Alternatively the ECB may decide to wait until September when it updates its economic forecasts and produces a more comprehensive raft of stimulus measures, including more asset purchases and ways to limit the impact of a negative deposit rate. With Mario Draghi’s term as President of the ECB ending in October, and with economic conditions deteriorating, it seems certain that he will want to go out proactively rather than leaving key policy decisions to his successor Christine Lagarde.
As far as expectations about the Fed are concerned, these gyrated at the end of last week between thoughts of a 50bps rate cut and the more standard expectation of 25bps. After two Fed speakers appeared to suggest a 50bps cut was likely, the subsequent rowing back of this by the New York Fed would seem to leave 25bps as the likeliest outcome, a viewpoint we would share. With the Fed now entering a blackout period ahead of the FOMC meeting, this is probably the last public word on the subject. Meanwhile the economic data calendar this week includes the advance report of US Q2 GDP which is expected to have slumped to 1.6% y/y from 3.1% in Q1. While this is now largely historic, it will at least demonstrate the economic argument for making what many see as an ‘insurance’ cut in rates.

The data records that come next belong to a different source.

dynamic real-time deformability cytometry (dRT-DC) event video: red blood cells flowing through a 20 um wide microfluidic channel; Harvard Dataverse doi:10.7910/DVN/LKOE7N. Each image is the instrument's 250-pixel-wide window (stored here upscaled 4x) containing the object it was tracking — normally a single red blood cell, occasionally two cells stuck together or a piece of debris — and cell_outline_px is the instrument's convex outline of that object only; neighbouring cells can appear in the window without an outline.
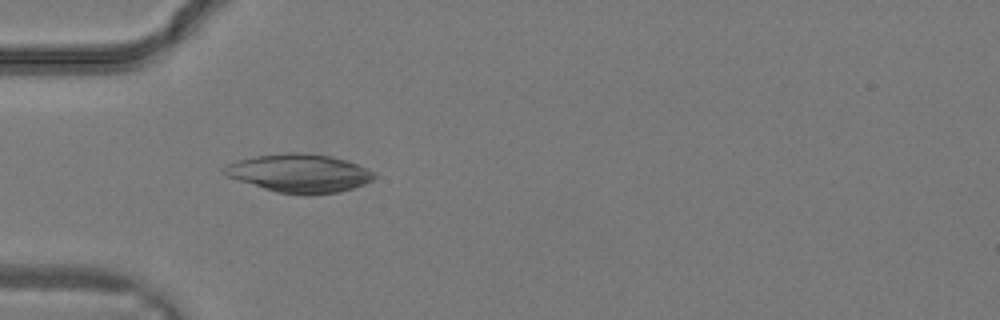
{"species": "common noctule bat (a hibernating species)", "species_latin": "Nyctalus noctula", "temperature_condition": "warm", "stored_images_in_passage": 3, "camera_frame_rate_fps": 3000, "um_per_image_px": 0.085, "animal": {"sex": "male", "body_mass_g": 19.2, "forearm_length_mm": 51.8}, "frame": {"image": 1, "passage_image": 1, "time_ms": 0.0, "image_size_px": [1000, 320], "cell_outline_px": [[376, 176], [372, 180], [364, 184], [340, 192], [308, 196], [276, 192], [228, 176], [220, 172], [220, 168], [224, 164], [236, 160], [252, 156], [288, 152], [296, 152], [332, 156], [356, 164], [372, 172]], "centroid_in_image_um": [25.38, 14.72], "position_along_channel_um": 59.6, "area_um2": 33.64}}
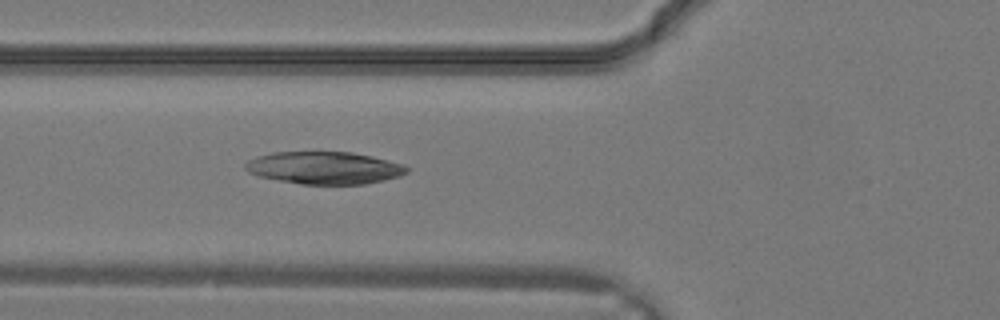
{"frame": {"image": 2, "passage_image": 3, "time_ms": 0.667, "image_size_px": [1000, 320], "cell_outline_px": [[408, 172], [400, 176], [384, 180], [364, 184], [300, 184], [256, 176], [248, 172], [244, 168], [244, 164], [248, 160], [256, 156], [272, 152], [352, 152], [372, 156], [404, 164], [408, 168]], "centroid_in_image_um": [27.54, 14.26], "position_along_channel_um": 98.3, "area_um2": 30.69}}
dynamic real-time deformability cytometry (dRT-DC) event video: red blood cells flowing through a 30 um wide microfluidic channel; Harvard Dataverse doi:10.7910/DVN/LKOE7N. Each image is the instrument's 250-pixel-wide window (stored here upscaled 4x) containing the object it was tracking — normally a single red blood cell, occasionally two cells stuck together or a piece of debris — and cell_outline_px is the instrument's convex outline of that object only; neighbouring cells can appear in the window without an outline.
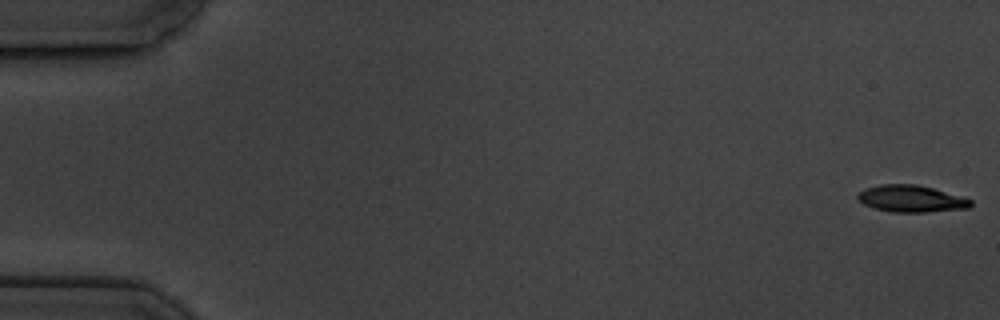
{"species": "common noctule bat (a hibernating species)", "species_latin": "Nyctalus noctula", "temperature_condition": "cold", "stored_images_in_passage": 5, "camera_frame_rate_fps": 3000, "um_per_image_px": 0.085, "animal": {"sex": "male", "body_mass_g": 19.5, "forearm_length_mm": 54.6}, "frame": {"image": 1, "passage_image": 1, "time_ms": 0.0, "image_size_px": [1000, 320], "cell_outline_px": [[972, 204], [968, 208], [928, 212], [892, 212], [872, 208], [864, 204], [856, 196], [864, 188], [880, 184], [916, 184], [964, 196], [972, 200]], "centroid_in_image_um": [77.46, 16.89], "position_along_channel_um": 7.5, "area_um2": 17.8}}
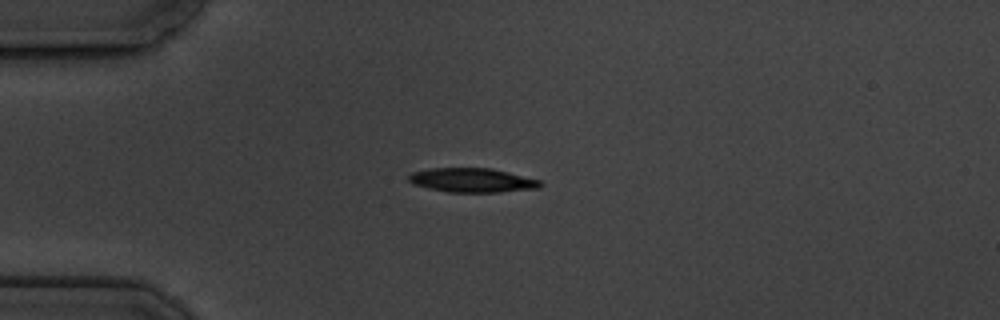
{"frame": {"image": 2, "passage_image": 5, "time_ms": 4.667, "image_size_px": [1000, 320], "cell_outline_px": [[544, 184], [540, 188], [500, 192], [448, 192], [428, 188], [412, 184], [408, 180], [408, 176], [412, 172], [428, 168], [492, 168], [540, 180]], "centroid_in_image_um": [40.13, 15.32], "position_along_channel_um": 44.9, "area_um2": 18.67}}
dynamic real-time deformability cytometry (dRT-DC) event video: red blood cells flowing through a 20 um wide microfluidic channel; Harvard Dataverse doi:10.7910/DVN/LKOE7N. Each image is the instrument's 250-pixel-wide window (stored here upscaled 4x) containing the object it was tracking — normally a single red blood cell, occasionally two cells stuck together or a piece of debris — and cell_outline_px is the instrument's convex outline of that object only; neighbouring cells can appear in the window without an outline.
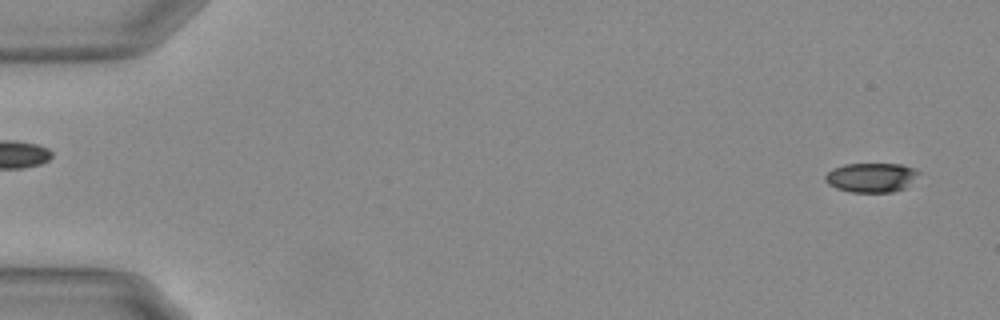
{"species": "Egyptian fruit bat (a non-hibernating species)", "species_latin": "Rousettus aegyptiacus", "temperature_condition": "warm", "stored_images_in_passage": 54, "camera_frame_rate_fps": 3000, "um_per_image_px": 0.085, "animal": {"sex": "female"}, "frame": {"image": 1, "passage_image": 1, "time_ms": 0.0, "image_size_px": [1000, 320], "cell_outline_px": [[920, 172], [904, 188], [892, 192], [852, 192], [836, 188], [828, 184], [824, 180], [824, 176], [832, 168], [844, 164], [900, 164], [912, 168]], "centroid_in_image_um": [74.0, 15.08], "position_along_channel_um": 11.0, "area_um2": 15.84}}
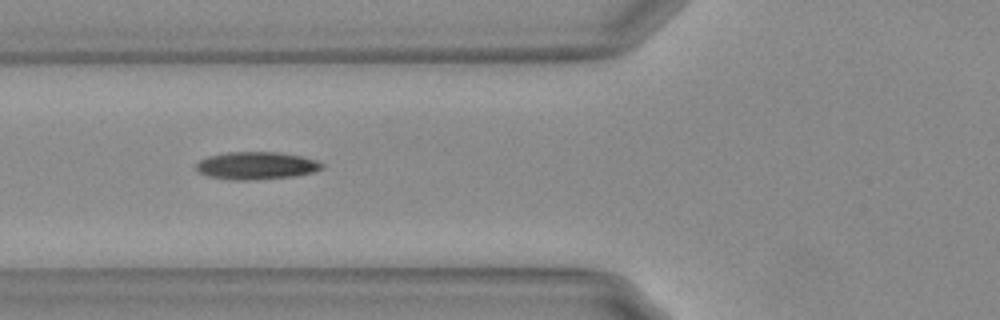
{"frame": {"image": 2, "passage_image": 20, "time_ms": 6.333, "image_size_px": [1000, 320], "cell_outline_px": [[324, 168], [312, 172], [292, 176], [252, 180], [232, 180], [208, 176], [200, 172], [196, 168], [196, 164], [200, 160], [208, 156], [228, 152], [280, 152], [300, 156], [316, 160], [324, 164]], "centroid_in_image_um": [21.79, 14.07], "position_along_channel_um": 104.0, "area_um2": 20.11}}
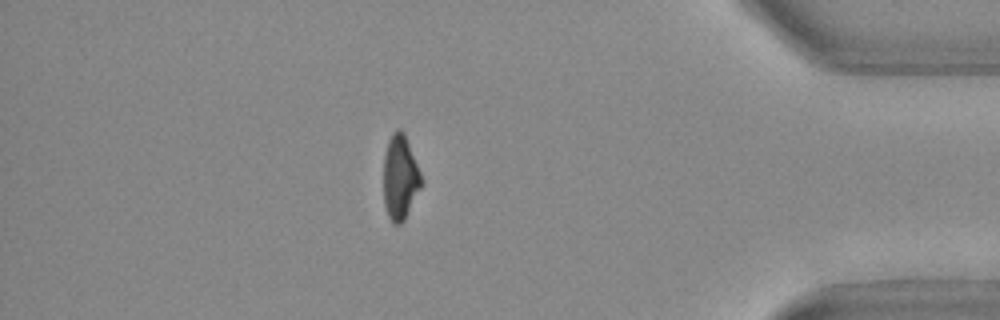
{"frame": {"image": 3, "passage_image": 47, "time_ms": 15.333, "image_size_px": [1000, 320], "cell_outline_px": [[424, 184], [404, 220], [400, 224], [392, 224], [388, 216], [384, 204], [384, 156], [388, 140], [392, 132], [396, 128], [400, 128], [404, 132], [424, 180]], "centroid_in_image_um": [34.03, 15.08], "position_along_channel_um": 401.2, "area_um2": 19.02}, "authors_computed_cell_mechanics": {"area_um2": 19.0451, "velocity_mm_per_s": 3.7149, "shape_relaxation_time_tau1_ms": 5.5628, "shape_relaxation_time_tau2_ms": 2.6195, "deformation_change_tau1": 0.2121, "deformation_change_tau2": 0.0878}}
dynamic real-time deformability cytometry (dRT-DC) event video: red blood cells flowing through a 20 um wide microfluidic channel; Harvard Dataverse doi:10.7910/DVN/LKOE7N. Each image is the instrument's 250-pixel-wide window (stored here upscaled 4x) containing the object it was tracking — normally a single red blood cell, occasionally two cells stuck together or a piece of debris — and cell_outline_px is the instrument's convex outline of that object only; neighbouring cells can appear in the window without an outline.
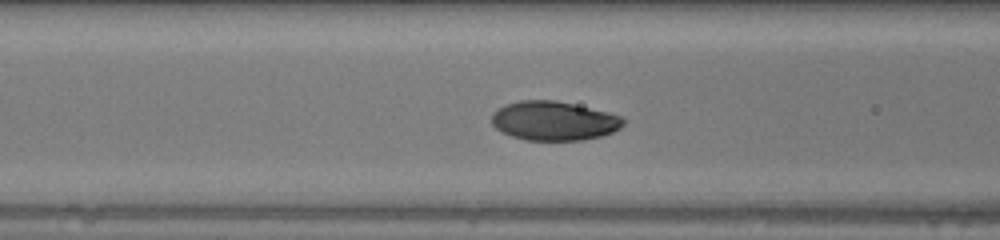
{"species": "human", "species_latin": "Homo sapiens", "temperature_condition": "warm", "stored_images_in_passage": 48, "camera_frame_rate_fps": 3000, "um_per_image_px": 0.085, "donor": {"sex": "female"}, "frame": {"image": 1, "passage_image": 17, "time_ms": 5.333, "image_size_px": [1000, 240], "cell_outline_px": [[628, 120], [620, 128], [612, 132], [600, 136], [580, 140], [524, 140], [500, 132], [492, 124], [492, 112], [496, 108], [520, 100], [556, 100], [608, 112], [620, 116]], "centroid_in_image_um": [47.07, 10.27], "position_along_channel_um": 119.5, "area_um2": 30.11}}
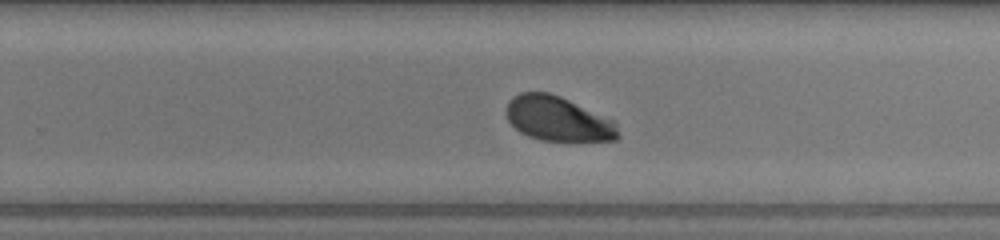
{"frame": {"image": 2, "passage_image": 29, "time_ms": 9.333, "image_size_px": [1000, 240], "cell_outline_px": [[620, 136], [616, 140], [540, 140], [528, 136], [520, 132], [508, 120], [508, 100], [512, 96], [520, 92], [548, 92], [560, 96], [616, 120]], "centroid_in_image_um": [47.47, 10.09], "position_along_channel_um": 282.3, "area_um2": 29.07}}
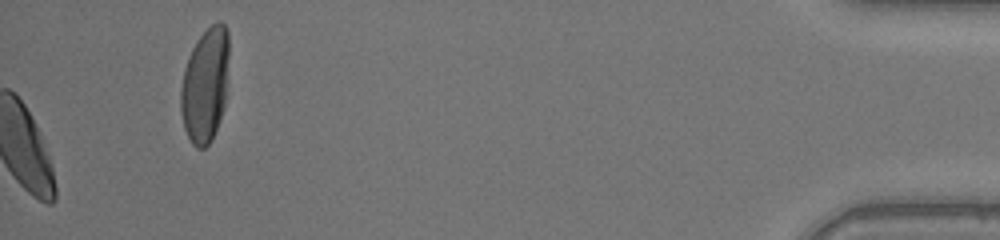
{"frame": {"image": 3, "passage_image": 48, "time_ms": 15.667, "image_size_px": [1000, 240], "cell_outline_px": [[228, 56], [224, 108], [220, 120], [212, 140], [204, 148], [196, 148], [192, 144], [184, 128], [180, 112], [180, 88], [184, 68], [188, 56], [196, 40], [212, 24], [220, 20], [224, 24], [228, 32]], "centroid_in_image_um": [17.42, 7.24], "position_along_channel_um": 417.8, "area_um2": 32.37}, "authors_computed_cell_mechanics": {"area_um2": 30.2005, "velocity_mm_per_s": 4.0881, "shape_relaxation_time_tau1_ms": 2.0323, "shape_relaxation_time_tau2_ms": null, "deformation_change_tau1": 0.1466, "deformation_change_tau2": null}}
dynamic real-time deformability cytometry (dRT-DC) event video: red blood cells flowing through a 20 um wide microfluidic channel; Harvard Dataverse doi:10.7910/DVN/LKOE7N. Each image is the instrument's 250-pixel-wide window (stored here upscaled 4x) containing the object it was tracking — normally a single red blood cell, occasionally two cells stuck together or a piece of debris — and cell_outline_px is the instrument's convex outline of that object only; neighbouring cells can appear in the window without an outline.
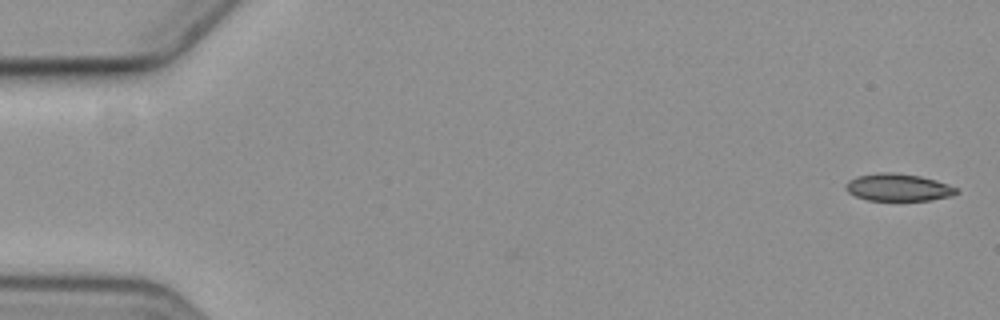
{"species": "common noctule bat (a hibernating species)", "species_latin": "Nyctalus noctula", "temperature_condition": "cold", "stored_images_in_passage": 2, "camera_frame_rate_fps": 3000, "um_per_image_px": 0.085, "animal": {"sex": "female", "body_mass_g": 19.3, "forearm_length_mm": 54.1}, "frame": {"image": 1, "passage_image": 2, "time_ms": 0.333, "image_size_px": [1000, 320], "cell_outline_px": [[956, 192], [948, 196], [928, 200], [868, 200], [856, 196], [848, 192], [844, 184], [848, 180], [856, 176], [880, 172], [892, 172], [920, 176], [936, 180], [956, 188]], "centroid_in_image_um": [76.26, 15.91], "position_along_channel_um": 8.7, "area_um2": 17.34}}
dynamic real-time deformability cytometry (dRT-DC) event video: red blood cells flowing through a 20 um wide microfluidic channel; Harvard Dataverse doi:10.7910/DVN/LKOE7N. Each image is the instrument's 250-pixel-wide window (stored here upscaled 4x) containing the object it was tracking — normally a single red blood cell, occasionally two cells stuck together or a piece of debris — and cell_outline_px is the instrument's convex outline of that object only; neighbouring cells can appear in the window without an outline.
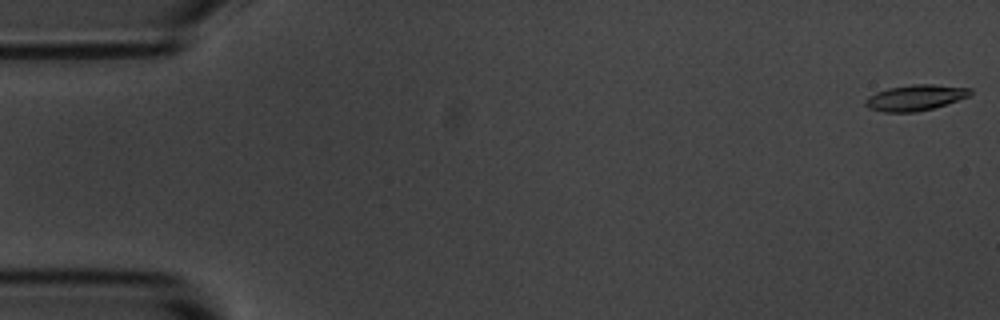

The other main event this week will be in the UK where the new Conservative Party leader and Prime Minister will become known. Former Foreign Secretary Boris Johnson is the widespread favorite to succeed Theresa May, and his success will bring renewed concerns about Brexit as Johnson has been much more vocal in supporting a ‘no deal’. While this on its own is a concern to markets, it also brings attendant risks that the government will fall forcing a general election. For both of these reasons GBP remains vulnerable, and has only pulled back slightly from the 1.2380 lows reached last week. It is becoming increasingly difficult not to imagine that the GBP will revisit the lows it reached after the Brexit referendum in 2016, when it fell to as low as 1.1752, with even some conjecture that a move towards parity cannot be ruled out in the event of an unstable Brexit.